13.45 Uhr Steffen (7) und Justin (7) haben sich am Alten Markt getroffen. "Ich will einen Ball fangen", zeigt sich Leopard Steffen kampfbereit.

15.16 Uhr Marie Jansen und ihre Mädels haben an der oberen Hindenburgstraße schon jede Menge Kamelle gefangen. Bonbons, saure Gurken, Schokoriegel — ein bunter Mix aus süßen und sauren Leckereien. Die Gurken werden sofort verputzt, die Bonbons und Schokoriegel in einem Rucksack gehortet. "Später gehen wir noch feiern. Das ist dann der perfekte Snack", lautet die einhellige Meinung.

16.10 Uhr Tim Bartels, Sascha Laumen und Alexandra Pires gehen ins St. Vith zur großen Party nach dem Zoch. Drinnen wird ausgelassen gefeiert. Jetzt hat auch Tim Bartels Winterjacke ausgedient: Als Glamour-Rockstar zeigt sich der Rheydter von seiner glamourösen Seite. "Wo ist dein Kostüm?", wird geflachst. "So sieht man dich doch öfter!" Tim Bartels lacht. 17.30 Uhr So langsam kann auch Elmar Eßer entspannen. "Wenn der letzte Wagen weg ist, komme ich zur Ruhe", sagt der Zugleiter.

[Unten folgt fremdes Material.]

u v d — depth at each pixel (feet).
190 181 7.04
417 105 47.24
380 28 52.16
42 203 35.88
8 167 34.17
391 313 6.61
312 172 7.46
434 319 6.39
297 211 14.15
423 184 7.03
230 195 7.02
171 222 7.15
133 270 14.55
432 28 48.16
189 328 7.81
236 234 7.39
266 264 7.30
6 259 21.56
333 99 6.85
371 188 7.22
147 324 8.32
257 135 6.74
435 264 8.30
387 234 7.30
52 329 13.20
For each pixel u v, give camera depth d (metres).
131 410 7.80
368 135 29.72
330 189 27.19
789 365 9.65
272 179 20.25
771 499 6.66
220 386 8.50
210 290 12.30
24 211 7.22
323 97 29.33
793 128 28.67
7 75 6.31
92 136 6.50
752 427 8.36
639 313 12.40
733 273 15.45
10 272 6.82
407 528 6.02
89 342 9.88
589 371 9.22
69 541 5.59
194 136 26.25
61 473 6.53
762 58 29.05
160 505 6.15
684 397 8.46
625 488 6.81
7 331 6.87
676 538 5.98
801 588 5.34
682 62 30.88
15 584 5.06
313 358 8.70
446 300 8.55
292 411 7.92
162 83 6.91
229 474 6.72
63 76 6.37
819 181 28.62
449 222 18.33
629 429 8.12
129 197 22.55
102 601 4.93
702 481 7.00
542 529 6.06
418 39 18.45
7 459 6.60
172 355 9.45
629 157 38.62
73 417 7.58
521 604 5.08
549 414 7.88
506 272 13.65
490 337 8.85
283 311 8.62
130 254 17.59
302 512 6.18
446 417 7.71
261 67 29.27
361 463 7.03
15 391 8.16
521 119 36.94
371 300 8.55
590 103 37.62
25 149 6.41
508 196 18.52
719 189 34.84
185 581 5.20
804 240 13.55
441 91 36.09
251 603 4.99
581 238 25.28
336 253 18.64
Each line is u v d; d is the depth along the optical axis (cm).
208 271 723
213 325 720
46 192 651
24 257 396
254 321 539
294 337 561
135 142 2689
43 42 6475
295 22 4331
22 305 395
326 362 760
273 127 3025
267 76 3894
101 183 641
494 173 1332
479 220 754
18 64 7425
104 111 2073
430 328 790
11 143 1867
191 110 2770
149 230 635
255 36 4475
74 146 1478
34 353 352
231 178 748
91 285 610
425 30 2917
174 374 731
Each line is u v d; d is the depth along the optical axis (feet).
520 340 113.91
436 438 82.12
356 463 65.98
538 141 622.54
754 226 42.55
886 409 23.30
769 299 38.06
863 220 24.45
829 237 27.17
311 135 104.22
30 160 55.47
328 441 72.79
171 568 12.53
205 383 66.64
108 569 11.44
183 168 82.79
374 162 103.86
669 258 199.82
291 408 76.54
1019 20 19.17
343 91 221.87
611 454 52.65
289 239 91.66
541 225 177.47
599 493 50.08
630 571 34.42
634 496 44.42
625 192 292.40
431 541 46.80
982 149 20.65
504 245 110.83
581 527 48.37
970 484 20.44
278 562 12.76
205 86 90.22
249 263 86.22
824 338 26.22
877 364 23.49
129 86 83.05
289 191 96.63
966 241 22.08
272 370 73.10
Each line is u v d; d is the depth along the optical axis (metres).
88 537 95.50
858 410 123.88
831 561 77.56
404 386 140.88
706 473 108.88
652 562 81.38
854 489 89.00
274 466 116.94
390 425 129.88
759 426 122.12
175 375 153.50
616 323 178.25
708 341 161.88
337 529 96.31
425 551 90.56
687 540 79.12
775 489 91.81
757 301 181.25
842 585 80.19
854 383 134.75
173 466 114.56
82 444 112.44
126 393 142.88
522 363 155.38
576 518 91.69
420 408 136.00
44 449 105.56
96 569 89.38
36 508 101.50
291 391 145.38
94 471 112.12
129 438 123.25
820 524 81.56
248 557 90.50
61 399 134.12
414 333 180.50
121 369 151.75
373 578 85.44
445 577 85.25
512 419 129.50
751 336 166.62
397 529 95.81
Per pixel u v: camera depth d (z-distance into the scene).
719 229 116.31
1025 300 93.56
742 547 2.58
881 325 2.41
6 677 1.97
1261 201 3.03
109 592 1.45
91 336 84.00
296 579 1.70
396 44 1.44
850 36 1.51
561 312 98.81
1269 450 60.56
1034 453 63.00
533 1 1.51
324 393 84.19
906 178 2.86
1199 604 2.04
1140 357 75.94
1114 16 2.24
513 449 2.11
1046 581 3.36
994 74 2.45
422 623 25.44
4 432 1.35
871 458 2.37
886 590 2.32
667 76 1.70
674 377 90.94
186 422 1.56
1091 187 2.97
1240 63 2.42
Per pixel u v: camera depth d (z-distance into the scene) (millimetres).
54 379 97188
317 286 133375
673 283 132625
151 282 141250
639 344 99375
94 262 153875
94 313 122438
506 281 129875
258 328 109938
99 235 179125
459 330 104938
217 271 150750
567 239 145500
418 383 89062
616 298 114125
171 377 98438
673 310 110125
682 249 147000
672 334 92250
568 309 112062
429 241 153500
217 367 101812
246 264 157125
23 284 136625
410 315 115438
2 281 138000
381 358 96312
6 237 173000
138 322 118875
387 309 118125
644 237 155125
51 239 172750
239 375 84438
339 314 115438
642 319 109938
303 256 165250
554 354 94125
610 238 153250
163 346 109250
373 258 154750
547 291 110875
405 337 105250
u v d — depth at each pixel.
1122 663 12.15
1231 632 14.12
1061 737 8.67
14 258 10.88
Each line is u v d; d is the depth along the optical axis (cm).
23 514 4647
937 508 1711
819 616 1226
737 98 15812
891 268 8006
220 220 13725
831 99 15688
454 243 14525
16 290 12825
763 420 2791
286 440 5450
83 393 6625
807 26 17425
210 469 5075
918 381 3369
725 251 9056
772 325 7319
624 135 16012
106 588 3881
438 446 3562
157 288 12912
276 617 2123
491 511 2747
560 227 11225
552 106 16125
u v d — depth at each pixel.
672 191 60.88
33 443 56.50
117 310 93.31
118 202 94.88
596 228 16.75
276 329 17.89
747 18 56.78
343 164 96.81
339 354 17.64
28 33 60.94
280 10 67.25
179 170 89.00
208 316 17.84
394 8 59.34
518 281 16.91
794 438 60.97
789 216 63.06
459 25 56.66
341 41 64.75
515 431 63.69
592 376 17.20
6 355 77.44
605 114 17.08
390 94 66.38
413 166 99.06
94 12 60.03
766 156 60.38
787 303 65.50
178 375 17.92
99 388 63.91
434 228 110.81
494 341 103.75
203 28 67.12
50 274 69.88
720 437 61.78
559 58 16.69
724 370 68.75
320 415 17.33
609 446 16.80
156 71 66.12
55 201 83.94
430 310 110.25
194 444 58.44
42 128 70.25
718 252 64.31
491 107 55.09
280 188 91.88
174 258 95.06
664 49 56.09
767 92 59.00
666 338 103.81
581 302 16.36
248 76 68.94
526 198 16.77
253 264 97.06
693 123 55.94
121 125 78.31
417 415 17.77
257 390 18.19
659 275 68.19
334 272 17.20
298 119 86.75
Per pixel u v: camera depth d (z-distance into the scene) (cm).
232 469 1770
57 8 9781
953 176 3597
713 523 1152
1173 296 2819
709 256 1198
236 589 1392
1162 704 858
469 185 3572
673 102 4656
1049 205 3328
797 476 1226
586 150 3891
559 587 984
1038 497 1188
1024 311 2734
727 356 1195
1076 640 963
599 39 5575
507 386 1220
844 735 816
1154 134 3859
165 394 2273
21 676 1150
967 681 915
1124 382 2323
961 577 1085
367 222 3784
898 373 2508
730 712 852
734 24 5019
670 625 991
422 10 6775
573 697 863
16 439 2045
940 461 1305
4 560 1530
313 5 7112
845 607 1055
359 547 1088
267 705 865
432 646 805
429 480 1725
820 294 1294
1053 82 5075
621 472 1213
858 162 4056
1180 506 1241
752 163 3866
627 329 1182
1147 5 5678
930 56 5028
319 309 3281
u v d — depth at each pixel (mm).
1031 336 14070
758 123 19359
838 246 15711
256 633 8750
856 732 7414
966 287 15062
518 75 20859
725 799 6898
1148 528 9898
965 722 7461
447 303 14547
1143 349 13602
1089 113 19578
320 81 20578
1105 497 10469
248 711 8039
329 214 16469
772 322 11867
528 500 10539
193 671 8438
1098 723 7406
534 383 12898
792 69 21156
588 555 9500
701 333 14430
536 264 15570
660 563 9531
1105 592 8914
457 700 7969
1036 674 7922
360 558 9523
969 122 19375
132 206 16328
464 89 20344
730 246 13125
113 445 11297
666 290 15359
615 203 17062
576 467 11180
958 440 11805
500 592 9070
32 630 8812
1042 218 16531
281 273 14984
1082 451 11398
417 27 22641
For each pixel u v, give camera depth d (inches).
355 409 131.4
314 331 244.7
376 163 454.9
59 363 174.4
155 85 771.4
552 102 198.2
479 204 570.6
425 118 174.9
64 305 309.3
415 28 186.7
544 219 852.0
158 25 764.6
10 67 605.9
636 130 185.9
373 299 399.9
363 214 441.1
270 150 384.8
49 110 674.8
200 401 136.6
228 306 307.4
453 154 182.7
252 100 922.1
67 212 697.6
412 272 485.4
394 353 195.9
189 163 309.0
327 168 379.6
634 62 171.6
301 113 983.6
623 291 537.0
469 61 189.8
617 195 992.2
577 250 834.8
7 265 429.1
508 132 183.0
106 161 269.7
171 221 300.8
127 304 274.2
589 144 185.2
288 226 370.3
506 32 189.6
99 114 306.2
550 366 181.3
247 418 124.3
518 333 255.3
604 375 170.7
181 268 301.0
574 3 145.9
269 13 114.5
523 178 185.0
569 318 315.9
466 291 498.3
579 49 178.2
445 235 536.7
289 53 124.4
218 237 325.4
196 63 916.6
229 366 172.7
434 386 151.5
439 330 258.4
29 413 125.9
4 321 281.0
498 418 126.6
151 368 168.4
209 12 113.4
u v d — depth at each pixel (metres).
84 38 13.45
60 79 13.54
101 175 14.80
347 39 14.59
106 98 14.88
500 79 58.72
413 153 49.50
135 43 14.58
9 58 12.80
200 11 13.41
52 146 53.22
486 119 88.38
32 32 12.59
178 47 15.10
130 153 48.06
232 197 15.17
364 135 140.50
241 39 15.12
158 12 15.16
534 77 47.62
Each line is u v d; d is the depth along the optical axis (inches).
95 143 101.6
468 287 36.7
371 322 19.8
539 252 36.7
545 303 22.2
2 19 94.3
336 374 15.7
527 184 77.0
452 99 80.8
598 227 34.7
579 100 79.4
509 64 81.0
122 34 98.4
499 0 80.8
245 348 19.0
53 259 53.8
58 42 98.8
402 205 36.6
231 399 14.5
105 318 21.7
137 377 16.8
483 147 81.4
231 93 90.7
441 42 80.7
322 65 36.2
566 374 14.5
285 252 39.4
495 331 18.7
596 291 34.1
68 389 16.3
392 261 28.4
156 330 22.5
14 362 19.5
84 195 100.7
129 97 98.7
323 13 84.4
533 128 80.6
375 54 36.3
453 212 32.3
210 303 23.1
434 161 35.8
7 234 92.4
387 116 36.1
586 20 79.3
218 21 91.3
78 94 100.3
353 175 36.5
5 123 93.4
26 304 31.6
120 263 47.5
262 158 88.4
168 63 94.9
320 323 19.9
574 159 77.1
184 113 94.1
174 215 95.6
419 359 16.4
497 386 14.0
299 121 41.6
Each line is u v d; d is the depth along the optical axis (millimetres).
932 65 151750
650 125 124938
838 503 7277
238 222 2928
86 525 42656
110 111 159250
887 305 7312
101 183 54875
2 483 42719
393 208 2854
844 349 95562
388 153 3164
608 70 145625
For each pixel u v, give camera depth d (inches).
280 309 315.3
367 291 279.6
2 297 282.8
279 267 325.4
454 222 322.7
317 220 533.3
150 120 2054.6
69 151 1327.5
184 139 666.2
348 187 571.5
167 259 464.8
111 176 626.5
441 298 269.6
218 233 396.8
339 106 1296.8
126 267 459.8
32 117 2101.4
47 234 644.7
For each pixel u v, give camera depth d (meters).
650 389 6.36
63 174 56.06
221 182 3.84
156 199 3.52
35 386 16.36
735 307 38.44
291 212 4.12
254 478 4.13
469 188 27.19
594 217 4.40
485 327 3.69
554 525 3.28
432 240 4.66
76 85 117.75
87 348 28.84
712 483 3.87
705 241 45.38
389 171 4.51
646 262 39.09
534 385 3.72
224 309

18 Uhr Die kleine Karnevalsfeier bei Hubertine Stevens ist vorbei, die Gäste haben sich verabschiedet und in der Wohnung herrscht wieder Ordnung. Jetzt macht sie es sich vor dem Fernseher gemütlich, um auf City Vision noch einmal den Zug anzuschauen. 19 Uhr Die niederländische St. Sebastianusgilde Gendt ist nach einem langen Tag wieder zu Hause angekommen.

23 Uhr Und wie beendet ein richtiger Karnevalist den Veilchendienstag? "Normalerweise wird um 24 Uhr der Hoppediz begraben. Dann endet die Karnevalszeit", erklärt Karnevalsprofi Wolfgang Milz. "Doch heutzutage machen wir das schon gegen 23 Uhr." Der 76-Jährige hat nach dem Zug noch eine Verabredung in Alt-Eicken, wo sich die Jecken von Unter-Eicken, Schöpp op und Stadtmitte treffen.